Het ging zowel om gevestigde leveranciers van pakketten als om innovatieve nieuwkomers, met name in de bloeiende e-handelssector. Dat is natuurlijk geen filantropie van IBM; het wil dat iedereen zijn systemen gebruikt en ook zijn middleware. Het bedrijf is een stuwende kracht geweest in de markt van applicatiesoftware; denk aan Mapics, Copics, enzovoort, maar marktleider SAP laat zien hoe de weg naar de toekomst eruit ziet. SAP is opgericht door gedesillusioneerde IBM-werknemers in Duitsland, en richtte zich op de tekortkomingen van IBM in applicatiepakketten.

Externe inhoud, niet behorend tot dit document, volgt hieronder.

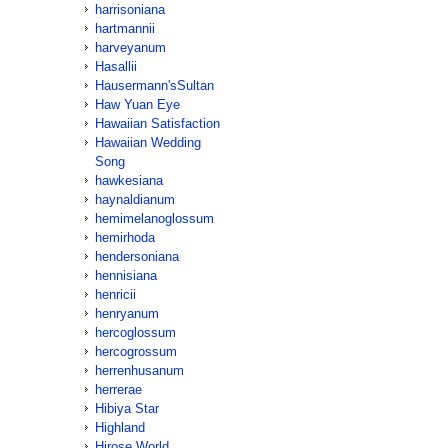
harrisoniana
hartmannii
harveyanum
Hasallii
Hausermann'sSultan
Haw Yuan Eye
Hawaiian Satisfaction
Hawaiian Wedding
Song
hawkesiana
haynaldianum
hemimelanoglossum
hemirhoda
hendersoniana
hennisiana
henricii
henryanum
hercoglossum
hercogrossum
herrenhusanum
herrerae
Hibiya Star
Highland
Hirose World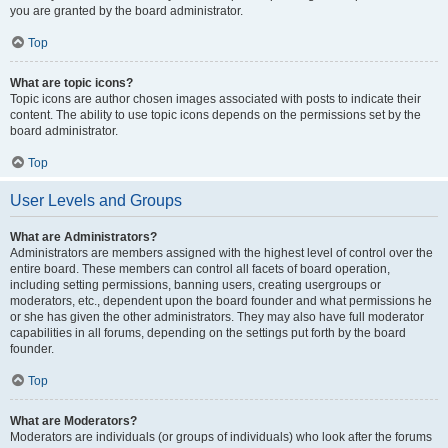
you are granted by the board administrator.
Top
What are topic icons?
Topic icons are author chosen images associated with posts to indicate their
content. The ability to use topic icons depends on the permissions set by the
board administrator.
Top
User Levels and Groups
What are Administrators?
Administrators are members assigned with the highest level of control over the
entire board. These members can control all facets of board operation,
including setting permissions, banning users, creating usergroups or
moderators, etc., dependent upon the board founder and what permissions he
or she has given the other administrators. They may also have full moderator
capabilities in all forums, depending on the settings put forth by the board
founder.
Top
What are Moderators?
Moderators are individuals (or groups of individuals) who look after the forums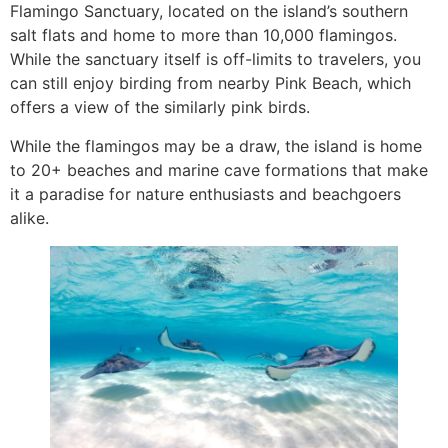
Flamingo Sanctuary, located on the island’s southern
salt flats and home to more than 10,000 flamingos.
While the sanctuary itself is off-limits to travelers, you
can still enjoy birding from nearby Pink Beach, which
offers a view of the similarly pink birds.
While the flamingos may be a draw, the island is home
to 20+ beaches and marine cave formations that make
it a paradise for nature enthusiasts and beachgoers
alike.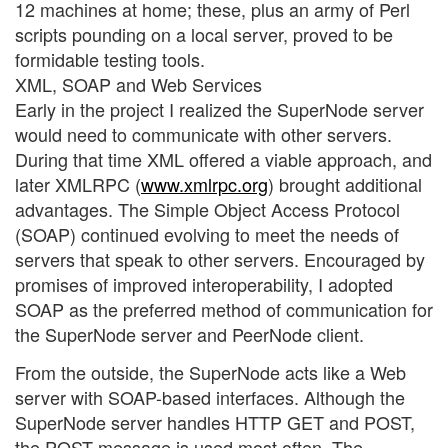
12 machines at home; these, plus an army of Perl
scripts pounding on a local server, proved to be
formidable testing tools.
XML, SOAP and Web Services
Early in the project I realized the SuperNode server
would need to communicate with other servers.
During that time XML offered a viable approach, and
later XMLRPC (
www.xmlrpc.org
) brought additional
advantages. The Simple Object Access Protocol
(SOAP) continued evolving to meet the needs of
servers that speak to other servers. Encouraged by
promises of improved interoperability, I adopted
SOAP as the preferred method of communication for
the SuperNode server and PeerNode client.
From the outside, the SuperNode acts like a Web
server with SOAP-based interfaces. Although the
SuperNode server handles HTTP GET and POST,
the POST message is used most often. The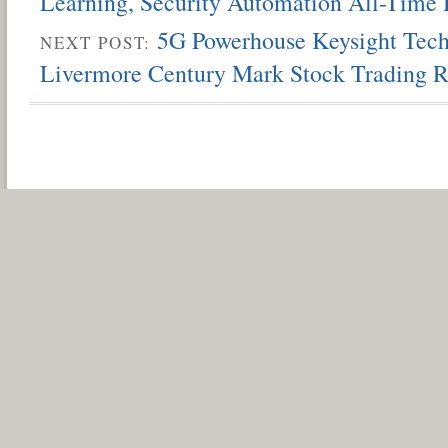
Learning, Security Automation All-Time 
5G Powerhouse Keysight Tech
NEXT POST:
Livermore Century Mark Stock Trading R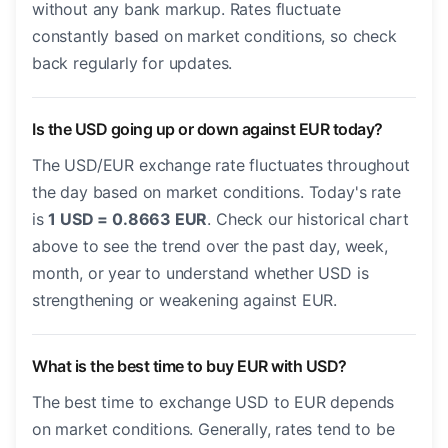
without any bank markup. Rates fluctuate
constantly based on market conditions, so check
back regularly for updates.
Is the USD going up or down against EUR today?
The USD/EUR exchange rate fluctuates throughout
the day based on market conditions. Today's rate
is
1 USD = 0.8663 EUR
. Check our historical chart
above to see the trend over the past day, week,
month, or year to understand whether USD is
strengthening or weakening against EUR.
What is the best time to buy EUR with USD?
The best time to exchange USD to EUR depends
on market conditions. Generally, rates tend to be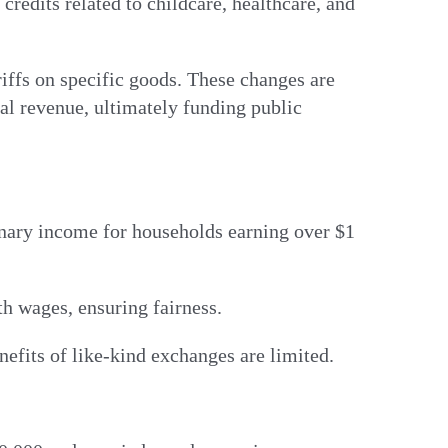
redits related to childcare, healthcare, and
riffs on specific goods. These changes are
ral revenue, ultimately funding public
inary income for households earning over $1
ith wages, ensuring fairness.
benefits of like-kind exchanges are limited.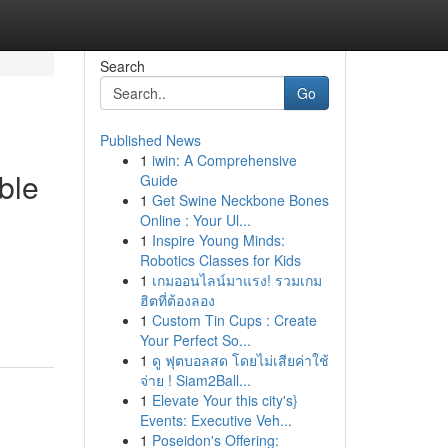
Search
Go
Published News
1
iwin: A Comprehensive
ble
Guide
1
Get Swine Neckbone Bones
Online : Your Ul...
1
Inspire Young Minds:
Robotics Classes for Kids
1
เกมออนไลน์มาแรง! รวมเกม
ฮิตที่ต้องลอง
1
Custom Tin Cups : Create
Your Perfect So...
1
ดู ฟุตบอลสด โดยไม่เสียค่าใช้
จ่าย ! Siam2Ball...
1
Elevate Your this city's}
Events: Executive Veh...
1
Poseidon's Offering: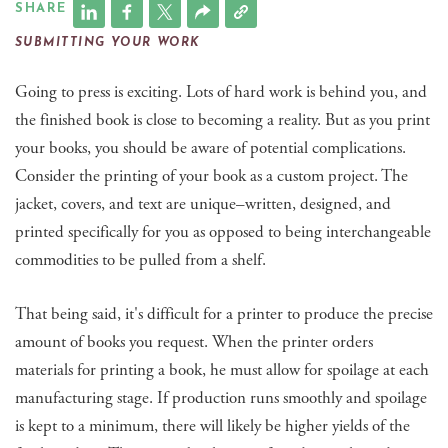
SHARE
SUBMITTING YOUR WORK
Going to press is exciting. Lots of hard work is behind you, and
the finished book is close to becoming a reality. But as you print
your books, you should be aware of potential complications.
Consider the printing of your book as a custom project. The
jacket, covers, and text are unique–written, designed, and
printed specifically for you as opposed to being interchangeable
commodities to be pulled from a shelf.
That being said, it's difficult for a printer to produce the precise
amount of books you request. When the printer orders
materials for printing a book, he must allow for spoilage at each
manufacturing stage. If production runs smoothly and spoilage
is kept to a minimum, there will likely be higher yields of the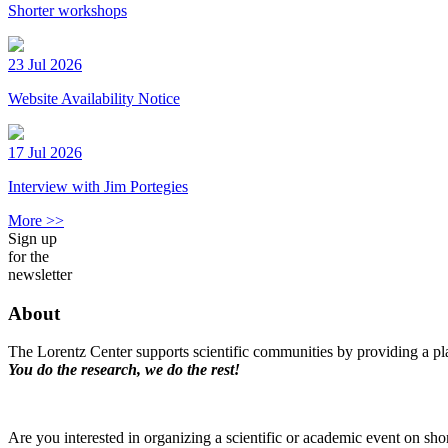
Shorter workshops
23 Jul 2026
Website Availability Notice
17 Jul 2026
Interview with Jim Portegies
More >>
Sign up
for the
newsletter
About
The Lorentz Center supports scientific communities by providing a pla
You do the research, we do the rest!
Are you interested in organizing a scientific or academic event on sho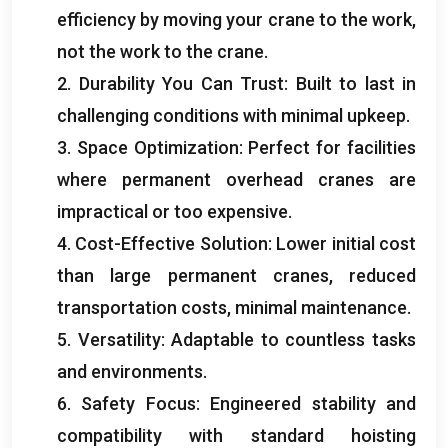
efficiency by moving your crane to the work
,
not the work to the crane
.
2.
Durability You Can Trust
:
Built to last in
challenging conditions with minimal upkeep
.
3.
Space Optimization
:
Perfect for facilities
where permanent overhead cranes are
impractical or too expensive
.
4.
Cost-Effective Solution
:
Lower initial cost
than large permanent cranes
,
reduced
transportation costs
,
minimal maintenance
.
5.
Versatility
:
Adaptable to countless tasks
and environments
.
6.
Safety Focus
:
Engineered stability and
compatibility with standard hoisting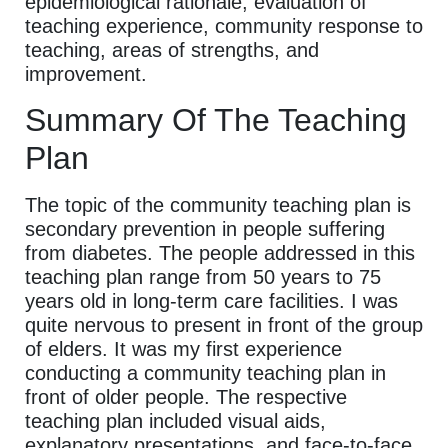
epidemiological rationale, evaluation of
teaching experience, community response to
teaching, areas of strengths, and
improvement.
Summary Of The Teaching
Plan
The topic of the community teaching plan is
secondary prevention in people suffering
from diabetes. The people addressed in this
teaching plan range from 50 years to 75
years old in long-term care facilities. I was
quite nervous to present in front of the group
of elders. It was my first experience
conducting a community teaching plan in
front of older people. The respective
teaching plan included visual aids,
explanatory presentations, and face-to-face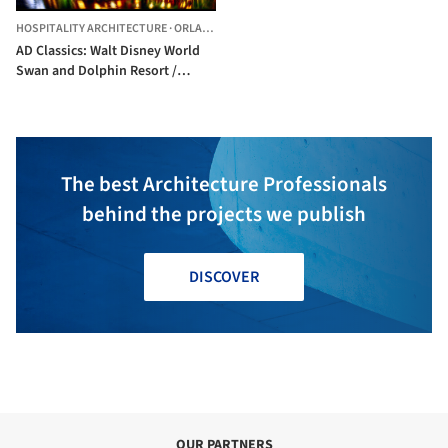
HOSPITALITY ARCHITECTURE
·
ORLANDO,
UNITED STATES
AD Classics: Walt Disney World
Swan and Dolphin Resort /
Michael Graves
The best Architecture Professionals
behind the projects we publish
DISCOVER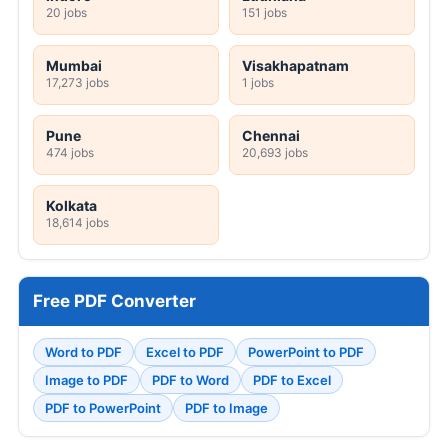
20 jobs
151 jobs
Mumbai
Visakhapatnam
17,273 jobs
1 jobs
Pune
Chennai
474 jobs
20,693 jobs
Kolkata
18,614 jobs
Free PDF Converter
Word to PDF
Excel to PDF
PowerPoint to PDF
Image to PDF
PDF to Word
PDF to Excel
PDF to PowerPoint
PDF to Image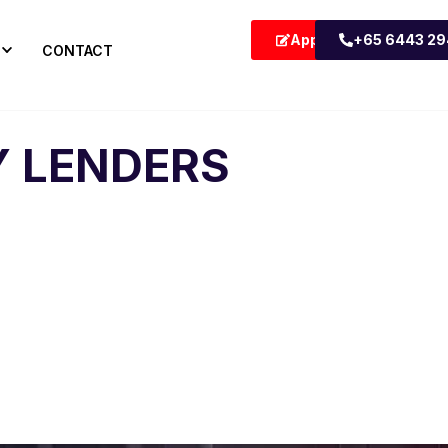
Apply Now
+65 6443 2
CONTACT
 LENDERS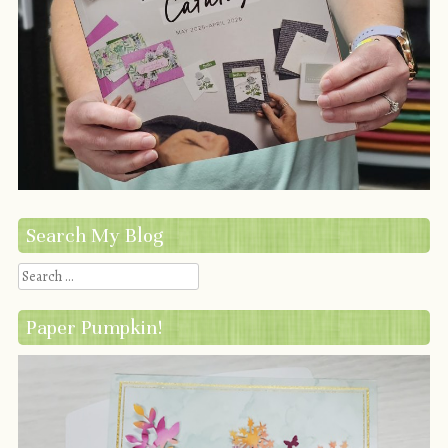
Search My Blog
Search
Paper Pumpkin!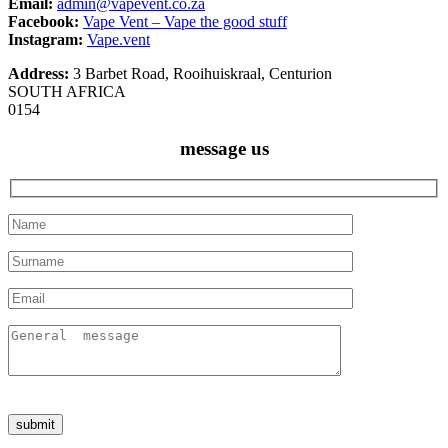
Email:
admin@vapevent.co.za
Facebook:
Vape Vent – Vape the good stuff
Instagram:
Vape.vent
Address:
3 Barbet Road, Rooihuiskraal, Centurion
SOUTH AFRICA
0154
message us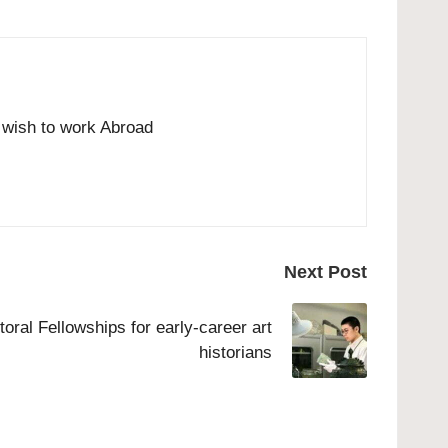
o wish to work Abroad
Next Post
ral Fellowships for early-career art
historians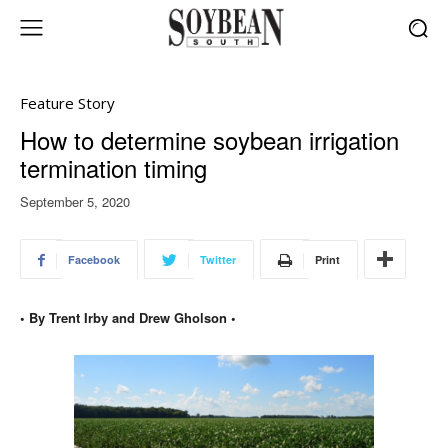
Feature Story
How to determine soybean irrigation
termination timing
September 5, 2020
Facebook
Twitter
Print
• By Trent Irby and Drew Gholson •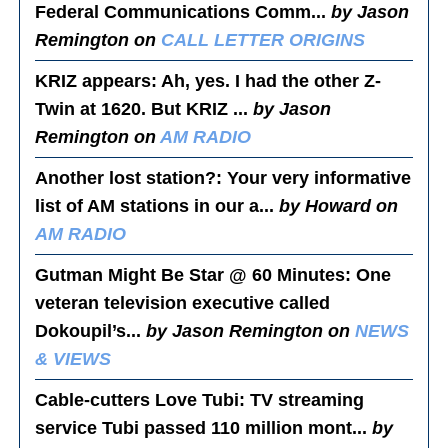
Federal Communications Comm...
by Jason
Remington on
CALL LETTER ORIGINS
KRIZ appears
: Ah, yes. I had the other Z-
Twin at 1620. But KRIZ ...
by Jason
Remington on
AM RADIO
Another lost station?
: Your very informative
list of AM stations in our a...
by Howard on
AM RADIO
Gutman Might Be Star @ 60 Minutes
: One
veteran television executive called
Dokoupil’s...
by Jason Remington on
NEWS
& VIEWS
Cable-cutters Love Tubi
: TV streaming
service Tubi passed 110 million mont...
by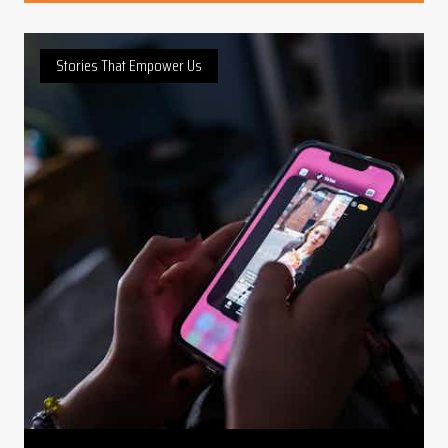
Stories That Empower Us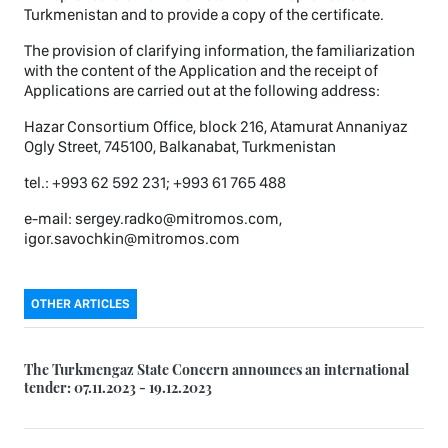
Turkmenistan and to provide a copy of the certificate.
The provision of clarifying information, the familiarization
with the content of the Application and the receipt of
Applications are carried out at the following address:
Hazar Consortium Office, block 216, Atamurat Annaniyaz
Ogly Street, 745100, Balkanabat, Turkmenistan
tel.: +993 62 592 231; +993 61 765 488
e-mail: sergey.radko@mitromos.com,
igor.savochkin@mitromos.com
OTHER ARTICLES
The Turkmengaz State Concern announces an international
tender: 07.11.2023 - 19.12.2023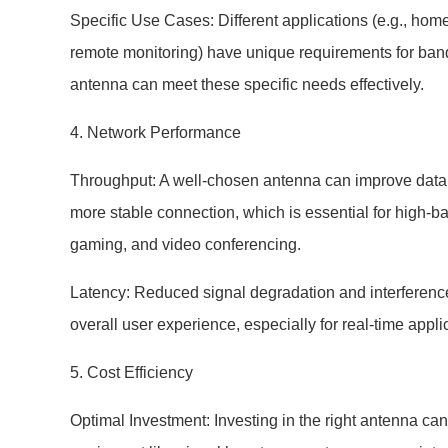
Specific Use Cases: Different applications (e.g., hom
remote monitoring) have unique requirements for bandwi
antenna can meet these specific needs effectively.
4. Network Performance
Throughput: A well-chosen antenna can improve data 
more stable connection, which is essential for high-ba
gaming, and video conferencing.
Latency: Reduced signal degradation and interference
overall user experience, especially for real-time appli
5. Cost Efficiency
Optimal Investment: Investing in the right antenna can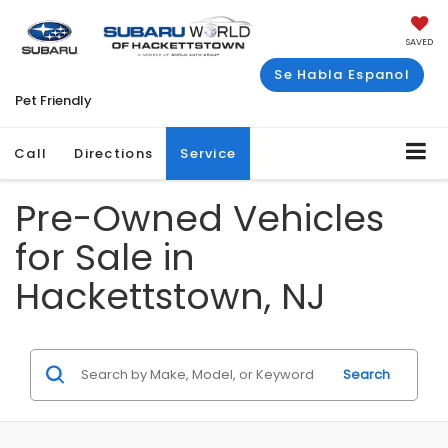
SAVED
Se Habla Espanol
Pet Friendly
Call
Directions
Service
Pre-Owned Vehicles
for Sale in
Hackettstown, NJ
Search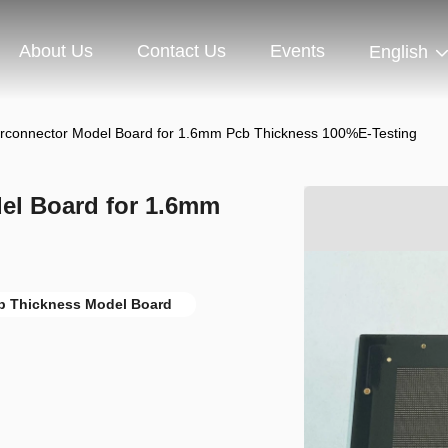
About Us
Contact Us
Events
English
terconnector Model Board for 1.6mm Pcb Thickness 100%E-Testing
del Board for 1.6mm
b Thickness Model Board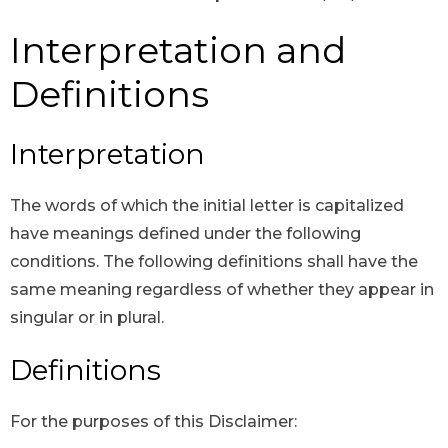
Interpretation and
Definitions
Interpretation
The words of which the initial letter is capitalized
have meanings defined under the following
conditions. The following definitions shall have the
same meaning regardless of whether they appear in
singular or in plural.
Definitions
For the purposes of this Disclaimer: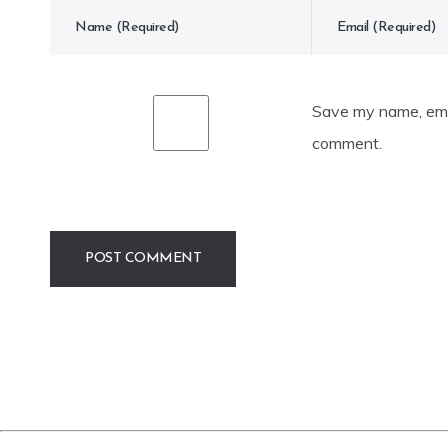
Save my name, emai
comment.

De nieuwe strategie lijkt goed te werken, hoewel het onvermijdelijk zal zijn dat zich in de loop van de tijd botsingen zullen voordoen. Zo is IBM partner van zowel i2 als Ariba; het betreft complementaire systemen. Maar nu deze twee bedrijven hun producten hebben uitgebreid, zijn ze concurrenten geworden. Ik denk dat IBM’s markt groot genoeg is om enige concurrentie tussen zijn partners aan te kunnen!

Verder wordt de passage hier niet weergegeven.